Traditionalists aren’t happy–and that’s just fine with Rob Krebs. In seven years at the Santa Fe’s throttle, the 52-year-old railroad veteran has shunted tradition to turn an all-but-derailed property into the industry’s top performer, Now the Santa Fe is the prize in a war that could reshape transportation across the West. Shareholders must decide this week whether to pursue a $3.25 billion merger with the larger Burlington Northern or to go with a hostile $3.3 billion takeover by the Union Pacific. Either deal, if approved by the Interstate Commerce Commission, would create a giant dominating grain shipping in the farm belt and the import-export trade through West Coast ports. Both offers attest to Krebs’s achievement in reshaping an old business for the 21st century.

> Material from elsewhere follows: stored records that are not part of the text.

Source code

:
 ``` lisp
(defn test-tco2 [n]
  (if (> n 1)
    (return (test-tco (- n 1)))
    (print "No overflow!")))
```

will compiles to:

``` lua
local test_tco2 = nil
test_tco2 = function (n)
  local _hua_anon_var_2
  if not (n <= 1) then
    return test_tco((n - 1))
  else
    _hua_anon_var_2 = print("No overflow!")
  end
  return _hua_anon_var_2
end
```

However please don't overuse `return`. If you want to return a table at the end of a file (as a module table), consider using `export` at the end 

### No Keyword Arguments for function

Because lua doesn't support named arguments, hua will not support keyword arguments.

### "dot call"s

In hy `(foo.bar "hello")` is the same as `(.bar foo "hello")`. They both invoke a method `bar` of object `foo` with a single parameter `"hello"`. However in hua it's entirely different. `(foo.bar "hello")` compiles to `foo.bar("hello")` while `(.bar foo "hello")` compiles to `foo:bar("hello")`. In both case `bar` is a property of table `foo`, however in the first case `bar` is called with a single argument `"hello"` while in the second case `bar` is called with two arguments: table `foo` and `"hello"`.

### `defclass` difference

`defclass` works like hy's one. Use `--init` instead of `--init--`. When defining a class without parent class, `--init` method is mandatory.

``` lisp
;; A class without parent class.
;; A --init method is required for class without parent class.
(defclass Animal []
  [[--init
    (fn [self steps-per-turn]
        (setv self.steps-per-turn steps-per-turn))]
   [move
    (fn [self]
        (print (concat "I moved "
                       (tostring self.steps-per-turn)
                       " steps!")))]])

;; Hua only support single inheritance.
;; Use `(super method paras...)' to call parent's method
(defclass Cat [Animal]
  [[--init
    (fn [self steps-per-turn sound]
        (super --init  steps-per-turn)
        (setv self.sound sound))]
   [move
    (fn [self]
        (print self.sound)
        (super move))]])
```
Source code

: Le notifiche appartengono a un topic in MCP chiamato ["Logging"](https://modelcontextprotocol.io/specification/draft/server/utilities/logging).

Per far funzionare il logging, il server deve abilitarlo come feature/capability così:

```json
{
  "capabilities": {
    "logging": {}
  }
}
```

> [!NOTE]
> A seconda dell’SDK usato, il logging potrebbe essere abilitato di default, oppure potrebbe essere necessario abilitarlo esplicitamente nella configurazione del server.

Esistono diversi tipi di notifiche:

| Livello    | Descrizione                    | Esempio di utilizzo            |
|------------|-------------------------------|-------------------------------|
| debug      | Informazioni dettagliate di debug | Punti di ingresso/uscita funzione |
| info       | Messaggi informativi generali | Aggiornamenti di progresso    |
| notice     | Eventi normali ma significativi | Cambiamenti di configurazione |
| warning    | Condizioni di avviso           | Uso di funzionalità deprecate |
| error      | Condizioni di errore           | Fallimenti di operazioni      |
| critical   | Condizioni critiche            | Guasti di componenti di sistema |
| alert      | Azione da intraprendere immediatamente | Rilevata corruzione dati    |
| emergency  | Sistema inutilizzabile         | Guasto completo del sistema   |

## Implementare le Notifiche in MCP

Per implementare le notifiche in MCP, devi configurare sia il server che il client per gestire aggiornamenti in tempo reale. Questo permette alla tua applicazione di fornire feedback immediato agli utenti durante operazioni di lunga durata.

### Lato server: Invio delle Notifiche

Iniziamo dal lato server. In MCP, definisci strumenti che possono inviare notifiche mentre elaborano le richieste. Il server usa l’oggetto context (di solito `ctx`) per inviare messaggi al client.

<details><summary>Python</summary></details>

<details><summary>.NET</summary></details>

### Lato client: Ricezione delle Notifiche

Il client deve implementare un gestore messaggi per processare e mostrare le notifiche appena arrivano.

Says analyst James Higgins of Brown Brothers Harriman, “He is perhaps the most talented railroad manager there is.”
When Krebs took charge in 1988, the Santa Fe was noted mainly for ancient equipment and miles of little-used track running through the sparsely populated farmlands of Kansas, Oklahoma and Texas. The ICC had blocked a proposed merger with a competing carrier, the Southern Pacific. Santa Fe Pacific Corp., the holding company that had owned both roads since 1988, was forced to shed one or the other. To almost universal astonishment, Krebs opted to hold on to the Santa Fe. He got rid of such unlikely assets as a plywood mill, sold off marginal track and began investing millions to rebuild the Chicago-LOS Angeles main line. He also cut a third of the railroad’s jobs-and won plaudits from skeptical union leaders. Says Mac Fleming of the Brotherhood of Maintenance of Way Employees, “He has rescued the Santa Fe.”
Lower costs and more reliable service have won freight from an unlikely customer, truck lines. Since 1990, truck-rail has grown into a business that moves 3,500 trailers a week. At a new yard, a rolling overhead crane straddles a mile-long train, loading a trailer, complete with chassis and wheels, onto a flatcar every 90 seconds. A new operating center in Schaumburg, where dispatchers use computers and remote cameras to control signals and switches as far away as California, makes sure that the trailer-trains don’t get stuck behind slower freights. That lets the Santa Fe promise two-day service to California for a premium price. In a typical Krebs strategy, Santa Fe has only six managers at the yard; everyone else works for a contractor.
The newly robust Santa Fe drew a marriage proposal from Burlington Northern, which has struggled with slow growth. The team would serve all major Pacific ports and stretch as far east as Alabama. That would threaten the Union Pacific, which fired back with a takeover offer. The catch: the UP and the Santa Fe are direct competitors, and Washington may be reluctant to bless their merger. Krebs says he’ll gladly endorse a UP bid that pays cash up front and lets the UP bear the risk of a government rejection. “I don’t want my shareholders hung out to dry,” he says. Not that they’re worried. Since 1991, the Santa Fe has delivered a 45 percent annual return.